══ PASSAGE SHOWN ══
By Pontifus on 29 May 2008 | Anime, Features | 5 Comments

God, I hope so.Eight episodes into ∀ Gundam (”called Turn ‘A’ Gundam,” the title kindly informs us), and already I have plenty to say about it (minor spoilers included). Now, this isn’t an unusual state of affairs, but I don’t like episodic blogging; I’d rather talk about things when I’ve finished them and given them a bit of thought. I have this tendency to jump the gun and say stupid things, you see, and I try to minimize the possibility of that happening by taking my time. It’s part of why I’m such a slow writer. But the turn of events I’m about to unfurl before you like a white flag of concession warrants my keyboard’s attentions, I think.
═══
YOUR TASKS
A. In the ∀ Gundam post, how many episodes into the series is the writer?
B. Go on with the ∀ Gundam post, starting after its final sentence.
══ DATA SHOWN ══
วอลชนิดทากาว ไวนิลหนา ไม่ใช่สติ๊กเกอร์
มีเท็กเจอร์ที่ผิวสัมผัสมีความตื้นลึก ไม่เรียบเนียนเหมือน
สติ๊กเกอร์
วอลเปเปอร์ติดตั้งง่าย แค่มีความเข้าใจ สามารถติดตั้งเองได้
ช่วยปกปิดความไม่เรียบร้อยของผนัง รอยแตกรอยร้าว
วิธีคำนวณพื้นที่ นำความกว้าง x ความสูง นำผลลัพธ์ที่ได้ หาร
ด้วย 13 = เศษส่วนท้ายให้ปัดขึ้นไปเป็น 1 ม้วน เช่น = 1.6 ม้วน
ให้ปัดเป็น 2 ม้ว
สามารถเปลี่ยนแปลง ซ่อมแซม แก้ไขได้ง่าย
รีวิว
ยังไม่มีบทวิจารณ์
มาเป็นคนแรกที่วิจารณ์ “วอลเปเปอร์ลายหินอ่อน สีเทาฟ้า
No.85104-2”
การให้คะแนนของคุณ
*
═══
WRITTEN ANSWERS
A. Eight episodes.

B.
In short, I am not a mecha fan. A few specimens of the genre have pleasantly surprised me, usually because they do things differently than other mecha shows, but I shun the field of shounen mecha action by and large. Lately, though, I’ve gotten tired of anime that tries to impress with novelty and clever concepts; after five episodes, I couldn’t stomach any more of Red Garden’s armchair psychology and ultimately pretty funny take on the spirit of New York. Thus, in my search for shows that keep it simple, I turned to mecha — and when it comes to mecha, I reasoned, it doesn’t get much more basic than Gundam.